Der Schreibstil ist wirklich etwas ganz besonderes, sehr poetisch und eindringlich, dabei trotzdem gut und angenehm zu lesen. Immer wieder musste ich bei einigen Sätzen innehalten, um über sie nachzudenken. Die Autorin schafft mit ihrer Sprache eine ganz besondere Atmosphäre, ich habe sie als melancholisch und wehmütig empfunden, nicht unangenehm, aber mit einem Hauch von Nostalgie.

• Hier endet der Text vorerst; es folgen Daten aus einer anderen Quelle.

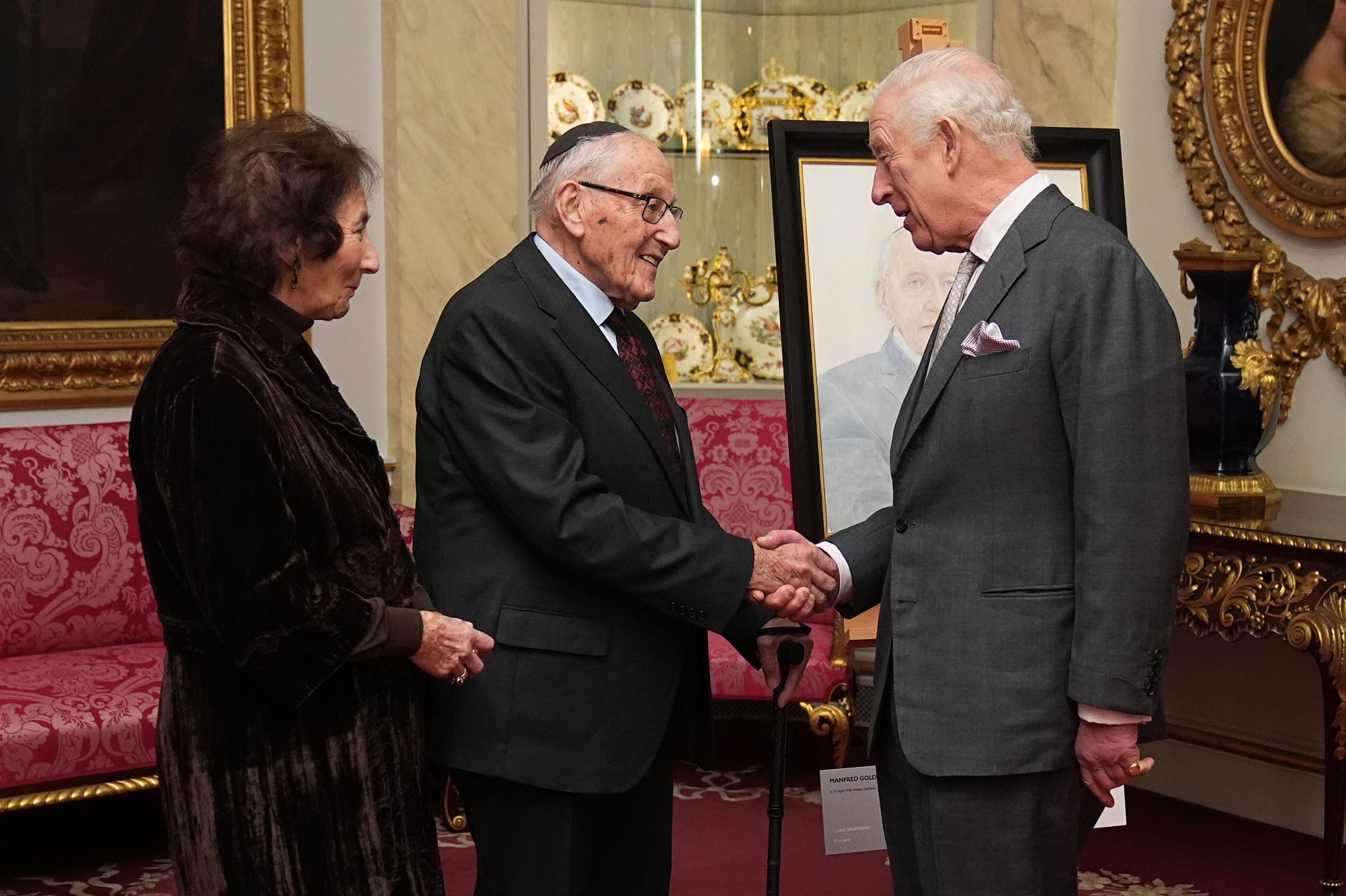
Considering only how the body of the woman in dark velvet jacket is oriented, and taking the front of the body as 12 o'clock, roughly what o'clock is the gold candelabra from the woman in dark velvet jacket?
The gold candelabra is roughly at 10 o'clock from the woman in dark velvet jacket.

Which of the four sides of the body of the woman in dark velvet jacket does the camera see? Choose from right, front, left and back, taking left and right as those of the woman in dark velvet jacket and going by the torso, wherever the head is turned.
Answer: right

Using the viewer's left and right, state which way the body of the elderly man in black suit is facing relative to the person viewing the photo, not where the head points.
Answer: facing to the right of the viewer

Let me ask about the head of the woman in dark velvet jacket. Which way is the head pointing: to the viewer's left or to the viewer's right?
to the viewer's right

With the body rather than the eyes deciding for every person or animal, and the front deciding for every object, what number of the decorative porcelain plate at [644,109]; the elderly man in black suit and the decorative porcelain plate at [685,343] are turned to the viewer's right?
1

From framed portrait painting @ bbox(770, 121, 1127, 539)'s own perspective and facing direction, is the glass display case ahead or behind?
behind

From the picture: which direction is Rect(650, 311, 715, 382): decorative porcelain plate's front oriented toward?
toward the camera

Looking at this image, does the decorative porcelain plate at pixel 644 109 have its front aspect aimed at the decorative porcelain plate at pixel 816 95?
no

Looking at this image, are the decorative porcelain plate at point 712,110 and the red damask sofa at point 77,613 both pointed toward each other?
no

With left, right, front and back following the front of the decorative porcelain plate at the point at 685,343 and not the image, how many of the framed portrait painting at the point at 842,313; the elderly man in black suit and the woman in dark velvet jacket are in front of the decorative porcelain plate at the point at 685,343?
3

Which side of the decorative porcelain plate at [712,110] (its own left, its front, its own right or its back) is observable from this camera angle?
front

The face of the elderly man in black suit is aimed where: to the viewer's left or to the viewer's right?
to the viewer's right

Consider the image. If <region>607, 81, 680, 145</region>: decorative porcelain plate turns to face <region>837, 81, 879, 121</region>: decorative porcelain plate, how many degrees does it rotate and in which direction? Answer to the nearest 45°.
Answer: approximately 90° to its left

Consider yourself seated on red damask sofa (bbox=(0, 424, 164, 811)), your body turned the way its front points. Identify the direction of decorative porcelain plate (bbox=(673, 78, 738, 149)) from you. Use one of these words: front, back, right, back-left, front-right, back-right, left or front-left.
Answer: left

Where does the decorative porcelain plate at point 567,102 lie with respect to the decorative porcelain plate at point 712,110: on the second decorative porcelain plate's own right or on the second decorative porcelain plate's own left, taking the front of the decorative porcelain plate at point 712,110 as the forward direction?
on the second decorative porcelain plate's own right

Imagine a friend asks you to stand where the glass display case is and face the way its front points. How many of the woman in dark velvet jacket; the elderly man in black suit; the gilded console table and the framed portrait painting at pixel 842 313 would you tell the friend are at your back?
0

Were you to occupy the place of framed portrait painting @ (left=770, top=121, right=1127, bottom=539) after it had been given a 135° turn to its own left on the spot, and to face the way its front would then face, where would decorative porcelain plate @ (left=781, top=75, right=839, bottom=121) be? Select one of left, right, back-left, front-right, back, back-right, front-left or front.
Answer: front-left

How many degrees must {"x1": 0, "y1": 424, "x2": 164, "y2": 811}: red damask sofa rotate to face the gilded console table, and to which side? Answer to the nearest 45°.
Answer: approximately 45° to its left

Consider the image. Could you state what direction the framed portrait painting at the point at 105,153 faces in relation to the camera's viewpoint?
facing the viewer

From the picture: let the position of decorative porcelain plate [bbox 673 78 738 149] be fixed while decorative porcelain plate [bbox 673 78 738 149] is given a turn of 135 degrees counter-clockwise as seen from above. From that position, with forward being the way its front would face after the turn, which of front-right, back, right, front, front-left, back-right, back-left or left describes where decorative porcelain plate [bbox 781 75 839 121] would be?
front-right

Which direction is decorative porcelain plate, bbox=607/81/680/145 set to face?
toward the camera

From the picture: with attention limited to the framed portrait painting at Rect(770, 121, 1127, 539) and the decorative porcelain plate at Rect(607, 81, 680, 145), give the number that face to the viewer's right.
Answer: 0

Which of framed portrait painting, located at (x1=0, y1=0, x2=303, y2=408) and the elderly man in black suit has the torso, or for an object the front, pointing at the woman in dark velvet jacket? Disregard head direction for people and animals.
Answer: the framed portrait painting
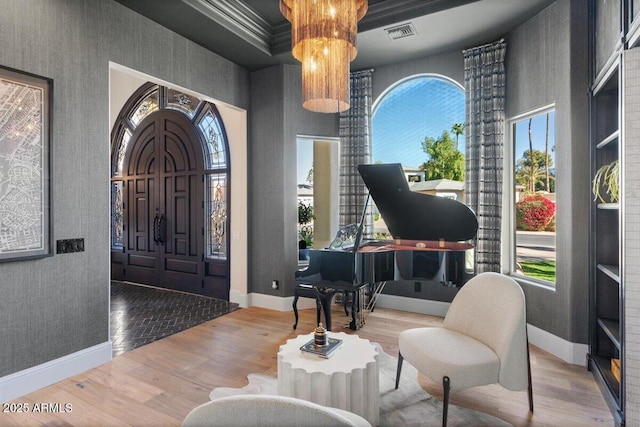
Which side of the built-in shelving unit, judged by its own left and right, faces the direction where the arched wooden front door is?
front

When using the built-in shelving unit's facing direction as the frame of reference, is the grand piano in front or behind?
in front

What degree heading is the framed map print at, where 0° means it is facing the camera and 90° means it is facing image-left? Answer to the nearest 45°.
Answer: approximately 315°

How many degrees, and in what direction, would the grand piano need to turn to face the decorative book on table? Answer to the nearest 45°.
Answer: approximately 90° to its left

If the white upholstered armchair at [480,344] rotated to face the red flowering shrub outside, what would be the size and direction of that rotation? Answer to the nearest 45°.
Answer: approximately 135° to its right

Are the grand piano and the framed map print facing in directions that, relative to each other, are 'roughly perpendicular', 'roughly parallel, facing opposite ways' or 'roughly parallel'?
roughly parallel, facing opposite ways

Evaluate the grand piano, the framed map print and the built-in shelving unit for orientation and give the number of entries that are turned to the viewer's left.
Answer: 2

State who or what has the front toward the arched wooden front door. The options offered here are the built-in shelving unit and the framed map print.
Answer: the built-in shelving unit

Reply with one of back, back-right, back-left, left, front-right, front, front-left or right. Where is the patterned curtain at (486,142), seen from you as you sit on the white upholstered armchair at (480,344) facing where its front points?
back-right

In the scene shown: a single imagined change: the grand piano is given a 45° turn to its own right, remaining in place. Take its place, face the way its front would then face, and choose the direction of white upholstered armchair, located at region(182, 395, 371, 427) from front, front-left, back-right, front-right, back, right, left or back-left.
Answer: back-left

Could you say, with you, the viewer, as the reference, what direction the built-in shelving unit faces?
facing to the left of the viewer

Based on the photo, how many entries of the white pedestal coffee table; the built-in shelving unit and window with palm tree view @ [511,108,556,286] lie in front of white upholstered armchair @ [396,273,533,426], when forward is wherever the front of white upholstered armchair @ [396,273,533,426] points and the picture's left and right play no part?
1

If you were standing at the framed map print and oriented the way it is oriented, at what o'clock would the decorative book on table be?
The decorative book on table is roughly at 12 o'clock from the framed map print.

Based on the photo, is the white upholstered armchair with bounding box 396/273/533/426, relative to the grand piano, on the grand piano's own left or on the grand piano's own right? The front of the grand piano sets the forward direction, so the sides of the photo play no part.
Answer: on the grand piano's own left

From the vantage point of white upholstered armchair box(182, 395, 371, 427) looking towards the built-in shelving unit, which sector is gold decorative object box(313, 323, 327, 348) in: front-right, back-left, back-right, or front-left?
front-left

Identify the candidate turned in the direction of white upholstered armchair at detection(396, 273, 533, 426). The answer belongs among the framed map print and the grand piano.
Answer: the framed map print

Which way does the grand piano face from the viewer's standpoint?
to the viewer's left
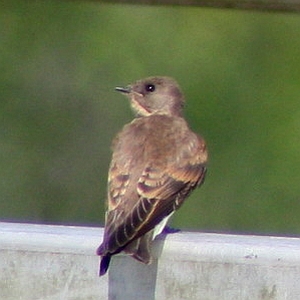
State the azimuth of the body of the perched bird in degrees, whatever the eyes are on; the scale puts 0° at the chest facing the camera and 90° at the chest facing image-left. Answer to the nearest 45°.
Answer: approximately 225°
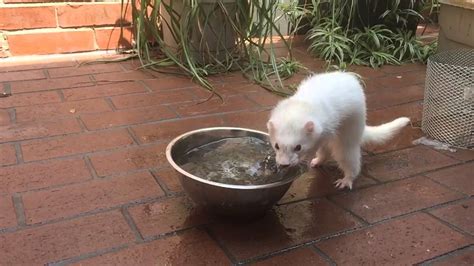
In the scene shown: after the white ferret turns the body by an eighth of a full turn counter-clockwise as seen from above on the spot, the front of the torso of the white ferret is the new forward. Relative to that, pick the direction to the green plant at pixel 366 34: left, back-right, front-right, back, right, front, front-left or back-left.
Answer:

Die Beschreibungen von Ungarn waren sehr eindrücklich, oft sehr ausführlich, so dass ich das Land vor Augen hatte, die Luft riechen und die verschiedenen Geräusche hören konnte, doch manche Passagen habe ich leider auch als langatmig empfunden. Gerade in den ersten Sommern passiert eigentlich nicht viel, dennoch sind sie sehr detailliert beschrieben, mir manches Mal leider zu detailliert. Die letzten Sommer dagegen hätten für mich ruhig etwas ausführlicher sein können, waren sie doch geprägt von einer aufkeimenden jungen Liebe.

Mein Fazit
„Mein Sommer am See“ ist ein ruhiges Buch, das mir vor allem des Sprachstils wegen sehr gefallen hat. Die Autorin schafft mit ihren Worten eine einzigartige Atmosphäre, in die ich gerne eingetaucht bin, und bietet einen wunderbaren Blick auf das Land und die Leute in Ungarn. Obwohl die Geschichte flüssig erzählt war, war sie mir an einigen Stellen zu langatmig, und ich hätte mir etwas mehr Geschehen gewünscht. Da mich der Schreibstil aber sehr beeindruckt hat, werde ich die Autorin weiter im Auge behalten und vergebe gerne 3,5 Sterne.